The world’s renewed reckoning with racist legacies and institutions has permeated every element of society, but one of the most visually striking aspects of the global rebellion against inequality and anti-Blackness has been the removal and defacement of statues of racist figures. From Bristol to Sacramento, statues of people who perpetuated the slave trade and imperialism have been taken down from their plinths, and when it comes to art museums, certain institutions are also confronting how their operations upheld values that required the subjugation of minorities. On June 10, Jay Xu, the director of the Asian Art Museum in San Francisco, announced that the bust of its notorious patron Avery Brundage would be removed because of Brundage’s known racism and viewpoints he expressed that were sympathetic to Nazism.
Brundage, who died in 1975, was an American sports administrator and the president of the International Olympic Committee. He is famous for his insistence that the 1936 Olympic Games in Nazi Germany should not be boycotted. “The politics of a nation is of no concern to the International Olympic Committee,” Brundage argued at the time. “Nonparticipation would do more harm than good. Hitler would still go on. The Nazi would go on…Certain Jews must now understand that they cannot use these games as a weapon in their boycott against the Nazis.” During the 1936 Olympics, Brundage also benched two American Jewish sprinters before they could participate, and in 1968, Brundage stripped Black American Olympians of their medals after they raised their fists at the podium in support of the civil rights movement.
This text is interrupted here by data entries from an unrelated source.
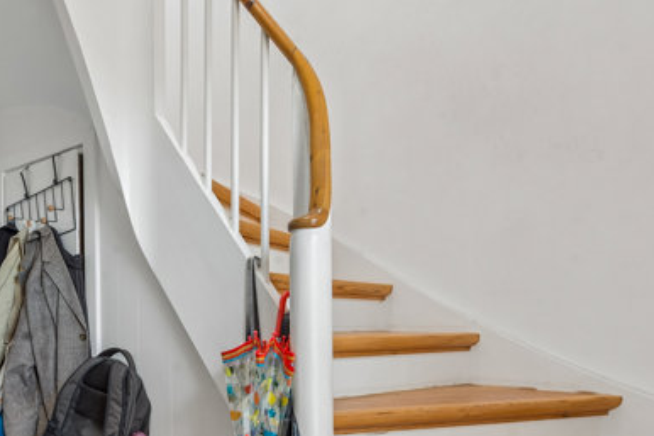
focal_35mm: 29
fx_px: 527
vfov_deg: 43.0
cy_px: 344
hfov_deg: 61.5
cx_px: 198
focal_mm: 14
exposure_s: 1/5
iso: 200
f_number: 10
A bust of Brundage has confronted visitors to the Asian Art Museum for 48 years, due to the fact that the museum itself was established to house Brundage’s approximately 8,000-piece art collection. In addition, commenters have pointed out in the past that the institution has long presented a colonial, western perspective of Asian art. “The Brundage collection was indeed formed by a white collector and reflected a fetishization of the ‘Orient’ that was common among white collectors of the time,” Xu told the New York Times in a statement. Xu also added that his roster of curators have been working to “present the collection to the public through multiple perspectives.”
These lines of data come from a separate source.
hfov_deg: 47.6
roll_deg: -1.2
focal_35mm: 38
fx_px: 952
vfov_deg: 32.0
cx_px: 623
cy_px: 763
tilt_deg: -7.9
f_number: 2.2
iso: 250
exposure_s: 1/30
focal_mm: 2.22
Although the Asian Art Museum was established back in 1966, Xu is the first Chinese American to serve as the director of the museum, a fact that reveals just how complicated it is to asses institutions that were perhaps brought into being for problematic reasons. Generally, museums are understood to be imperfect vessels for cultural creations from all over the world, but that doesn’t mean that they can’t improve themselves from within. Hopefully, the removal of Brundage’s bust is just the beginning of sweeping change that’s still yet to come.